EXTRACTED TEXT:
ALAN SHEARER IS RIGHT ALERT! There was even time for agreement with Alan Shearer in a rare moment of intelligence from the Geordie. Liverpool might just have an application problem. He followed that up by saying he was surprised Tom Carroll lasted the game because he’d only played one minute of football. Spurs had a reserve team Al…

Next we headed off to the Etihad where “I’m not good enough for you” Pep saw his City men take on Spurs whose demolition of Tony Pulis’ brick wall last week had reignited their ultimately gloriously doomed title bid. In all seriousness, with all the talk surrounding both teams, it was hardly surprising to see Spurs offering little then shooting themselves in the foot. It was Hugo Lloris who pulled the trigger this time with two horrible Sunday League errors. The first goal was a beautiful salmon impression, so silver linings Hugo. This being City though, everything seems to be going wrong, in part down to confidence but mostly down to Pep’s revolutionary one centre back formation. Turns out one man cannot do all the defending in one go. Pep was furious when Son scored the equaliser and even more furious when the BBC opened their mouth. Unbelievably, Yaya Touré was the voice of calm and reason for City.

Ruud Gullit blaming refs for diving is its own punchline while Alan said all he wants is refs to keep up and make the right decisions. Don’t we all?

To Stoke, where Manchester United attempted bore Stoke to death to claim a victory. Poor Juan Mata though, with his own goal and his miss that will keep some dodgy celebrity’s pockets lined in a football compilation that uses the same clips over and over again. Just imagine that miss with Danny Dyer screaming “criminal” over the top of it. The key moment was the arrival of Wayne Rooney, who was given a nice reminder that his next goal will be his 250th for United. Not like that’s foreboding or anything. Of course, Rooney would score in the last minute to rescue a point with a lovely free-kick. Has a record breaker ever been as unloved as Rooney? Probably not.

PROVIDED RECORDS:
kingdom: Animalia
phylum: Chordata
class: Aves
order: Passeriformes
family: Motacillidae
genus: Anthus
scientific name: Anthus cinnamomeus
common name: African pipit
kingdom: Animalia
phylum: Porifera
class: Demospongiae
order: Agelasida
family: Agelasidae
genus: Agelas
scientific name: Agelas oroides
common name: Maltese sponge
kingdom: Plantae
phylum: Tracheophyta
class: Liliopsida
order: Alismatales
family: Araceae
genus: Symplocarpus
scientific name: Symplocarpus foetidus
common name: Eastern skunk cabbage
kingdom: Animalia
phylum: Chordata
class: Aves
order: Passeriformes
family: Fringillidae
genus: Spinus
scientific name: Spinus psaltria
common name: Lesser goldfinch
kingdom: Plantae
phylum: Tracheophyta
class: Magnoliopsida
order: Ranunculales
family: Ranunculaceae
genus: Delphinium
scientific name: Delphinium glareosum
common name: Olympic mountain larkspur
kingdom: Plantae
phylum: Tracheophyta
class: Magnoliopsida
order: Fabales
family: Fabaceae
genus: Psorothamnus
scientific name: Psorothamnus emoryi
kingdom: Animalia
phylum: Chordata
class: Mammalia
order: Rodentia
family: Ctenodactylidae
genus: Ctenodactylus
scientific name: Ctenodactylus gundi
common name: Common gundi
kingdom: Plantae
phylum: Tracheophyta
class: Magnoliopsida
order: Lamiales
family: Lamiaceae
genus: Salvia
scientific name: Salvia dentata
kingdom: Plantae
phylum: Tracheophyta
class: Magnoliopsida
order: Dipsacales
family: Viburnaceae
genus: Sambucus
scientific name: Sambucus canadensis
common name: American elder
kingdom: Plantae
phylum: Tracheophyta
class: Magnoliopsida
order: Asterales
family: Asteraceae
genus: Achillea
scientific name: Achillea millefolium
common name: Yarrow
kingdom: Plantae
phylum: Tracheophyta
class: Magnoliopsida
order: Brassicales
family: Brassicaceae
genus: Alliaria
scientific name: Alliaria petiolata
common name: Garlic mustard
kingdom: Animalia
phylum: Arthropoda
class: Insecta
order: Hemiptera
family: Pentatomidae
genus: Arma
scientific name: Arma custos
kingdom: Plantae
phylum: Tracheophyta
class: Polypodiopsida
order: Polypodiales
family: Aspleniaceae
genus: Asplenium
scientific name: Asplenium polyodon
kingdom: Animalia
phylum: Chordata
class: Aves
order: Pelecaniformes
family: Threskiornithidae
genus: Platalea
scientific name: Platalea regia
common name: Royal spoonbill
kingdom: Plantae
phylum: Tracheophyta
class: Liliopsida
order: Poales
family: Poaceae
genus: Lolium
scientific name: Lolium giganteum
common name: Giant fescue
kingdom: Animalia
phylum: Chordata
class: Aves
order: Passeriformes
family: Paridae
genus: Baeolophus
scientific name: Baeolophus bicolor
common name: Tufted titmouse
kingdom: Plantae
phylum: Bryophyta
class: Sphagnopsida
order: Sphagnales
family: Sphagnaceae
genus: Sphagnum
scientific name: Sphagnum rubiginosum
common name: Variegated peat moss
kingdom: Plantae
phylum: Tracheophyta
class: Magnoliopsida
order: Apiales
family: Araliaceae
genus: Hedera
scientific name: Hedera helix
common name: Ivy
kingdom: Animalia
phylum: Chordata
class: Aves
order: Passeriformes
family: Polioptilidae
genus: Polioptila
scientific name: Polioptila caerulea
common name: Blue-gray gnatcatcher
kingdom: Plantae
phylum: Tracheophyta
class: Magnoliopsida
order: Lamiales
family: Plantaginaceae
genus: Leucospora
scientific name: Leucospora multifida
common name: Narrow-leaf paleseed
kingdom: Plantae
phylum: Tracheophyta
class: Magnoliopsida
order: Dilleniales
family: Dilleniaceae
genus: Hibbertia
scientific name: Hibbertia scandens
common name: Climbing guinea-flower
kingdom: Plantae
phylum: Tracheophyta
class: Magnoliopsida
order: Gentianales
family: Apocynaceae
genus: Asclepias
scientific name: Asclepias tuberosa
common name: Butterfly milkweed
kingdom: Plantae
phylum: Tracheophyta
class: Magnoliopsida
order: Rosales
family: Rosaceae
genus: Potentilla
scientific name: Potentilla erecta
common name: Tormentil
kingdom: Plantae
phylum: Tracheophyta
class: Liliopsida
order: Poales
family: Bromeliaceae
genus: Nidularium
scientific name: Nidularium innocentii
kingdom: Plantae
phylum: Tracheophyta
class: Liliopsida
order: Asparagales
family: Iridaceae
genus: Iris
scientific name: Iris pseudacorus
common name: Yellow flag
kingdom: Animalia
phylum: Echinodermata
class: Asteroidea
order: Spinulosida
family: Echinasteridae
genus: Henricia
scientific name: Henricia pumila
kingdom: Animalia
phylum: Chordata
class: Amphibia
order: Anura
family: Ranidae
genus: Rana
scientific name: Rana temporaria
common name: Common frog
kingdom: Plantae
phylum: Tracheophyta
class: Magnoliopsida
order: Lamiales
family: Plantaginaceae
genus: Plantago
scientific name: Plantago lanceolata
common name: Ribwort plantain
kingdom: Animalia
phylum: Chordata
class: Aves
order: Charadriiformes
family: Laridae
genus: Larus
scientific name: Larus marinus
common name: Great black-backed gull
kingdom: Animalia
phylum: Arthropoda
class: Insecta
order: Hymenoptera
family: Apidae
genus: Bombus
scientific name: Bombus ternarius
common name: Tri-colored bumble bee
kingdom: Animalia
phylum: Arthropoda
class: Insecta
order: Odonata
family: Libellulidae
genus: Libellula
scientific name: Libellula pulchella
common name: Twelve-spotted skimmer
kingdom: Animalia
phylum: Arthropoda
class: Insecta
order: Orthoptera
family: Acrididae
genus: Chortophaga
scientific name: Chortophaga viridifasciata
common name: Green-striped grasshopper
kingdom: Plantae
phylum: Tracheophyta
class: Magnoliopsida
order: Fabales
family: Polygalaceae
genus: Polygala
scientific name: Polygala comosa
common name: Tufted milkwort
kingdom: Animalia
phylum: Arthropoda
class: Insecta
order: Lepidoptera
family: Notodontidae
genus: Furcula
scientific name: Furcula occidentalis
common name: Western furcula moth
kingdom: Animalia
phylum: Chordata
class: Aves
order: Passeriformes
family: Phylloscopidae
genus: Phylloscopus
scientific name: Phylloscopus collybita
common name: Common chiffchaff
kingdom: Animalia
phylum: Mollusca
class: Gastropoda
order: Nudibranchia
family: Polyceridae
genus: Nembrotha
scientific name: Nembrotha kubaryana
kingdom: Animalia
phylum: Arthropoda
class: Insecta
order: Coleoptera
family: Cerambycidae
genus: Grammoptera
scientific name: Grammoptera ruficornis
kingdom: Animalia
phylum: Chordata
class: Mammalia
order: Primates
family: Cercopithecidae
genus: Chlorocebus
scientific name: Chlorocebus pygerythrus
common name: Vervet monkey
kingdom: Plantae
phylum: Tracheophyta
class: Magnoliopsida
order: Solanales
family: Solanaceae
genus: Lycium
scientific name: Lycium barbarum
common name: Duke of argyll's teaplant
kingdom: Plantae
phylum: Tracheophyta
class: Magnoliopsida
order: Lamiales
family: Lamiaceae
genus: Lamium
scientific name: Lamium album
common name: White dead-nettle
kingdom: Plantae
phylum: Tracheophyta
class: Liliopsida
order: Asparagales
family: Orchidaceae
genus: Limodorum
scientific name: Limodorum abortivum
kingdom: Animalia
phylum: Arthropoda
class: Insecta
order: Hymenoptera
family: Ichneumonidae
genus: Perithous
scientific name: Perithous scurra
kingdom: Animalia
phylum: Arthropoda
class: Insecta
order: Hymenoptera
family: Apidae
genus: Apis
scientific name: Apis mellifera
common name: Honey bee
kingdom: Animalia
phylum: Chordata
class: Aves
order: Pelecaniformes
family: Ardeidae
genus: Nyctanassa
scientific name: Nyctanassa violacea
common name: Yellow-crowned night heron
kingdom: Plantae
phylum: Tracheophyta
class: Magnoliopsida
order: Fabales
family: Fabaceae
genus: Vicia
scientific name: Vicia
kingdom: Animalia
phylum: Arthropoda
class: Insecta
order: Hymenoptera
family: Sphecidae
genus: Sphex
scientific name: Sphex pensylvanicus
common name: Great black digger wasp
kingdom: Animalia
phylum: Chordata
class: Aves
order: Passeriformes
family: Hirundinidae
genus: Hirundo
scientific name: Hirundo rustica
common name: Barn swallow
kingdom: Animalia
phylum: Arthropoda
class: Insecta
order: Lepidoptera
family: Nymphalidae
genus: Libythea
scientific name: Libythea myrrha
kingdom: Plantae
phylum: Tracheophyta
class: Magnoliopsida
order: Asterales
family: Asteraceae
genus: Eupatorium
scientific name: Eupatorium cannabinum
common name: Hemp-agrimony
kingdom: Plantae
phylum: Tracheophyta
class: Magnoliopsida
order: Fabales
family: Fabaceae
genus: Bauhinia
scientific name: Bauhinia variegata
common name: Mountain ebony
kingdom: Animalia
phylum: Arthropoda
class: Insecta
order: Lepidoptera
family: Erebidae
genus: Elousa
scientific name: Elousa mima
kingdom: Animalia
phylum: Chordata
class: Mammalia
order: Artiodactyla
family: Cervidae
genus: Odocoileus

GIVEN REQUEST 1:
Answer these questions from the football roundup:
(a) Which goalkeeper made two errors in the City match against Spurs?
(b) Who does the roundup call the voice of calm and reason for City?
(c) Which goal for United would Wayne Rooney's next one be?
GIVEN REQUEST 2: Write out the stretch of the football roundup from "Ruud Gullit blaming" through "Rooney? Probably not.", keeping every word and mark the same.
The listing has no part in what comes next.

WRITTEN ANSWER 1:
(a) Hugo Lloris
(b) Yaya Touré
(c) His 250th

WRITTEN ANSWER 2:
Ruud Gullit blaming refs for diving is its own punchline while Alan said all he wants is refs to keep up and make the right decisions. Don’t we all?

To Stoke, where Manchester United attempted bore Stoke to death to claim a victory. Poor Juan Mata though, with his own goal and his miss that will keep some dodgy celebrity’s pockets lined in a football compilation that uses the same clips over and over again. Just imagine that miss with Danny Dyer screaming “criminal” over the top of it. The key moment was the arrival of Wayne Rooney, who was given a nice reminder that his next goal will be his 250th for United. Not like that’s foreboding or anything. Of course, Rooney would score in the last minute to rescue a point with a lovely free-kick. Has a record breaker ever been as unloved as Rooney? Probably not.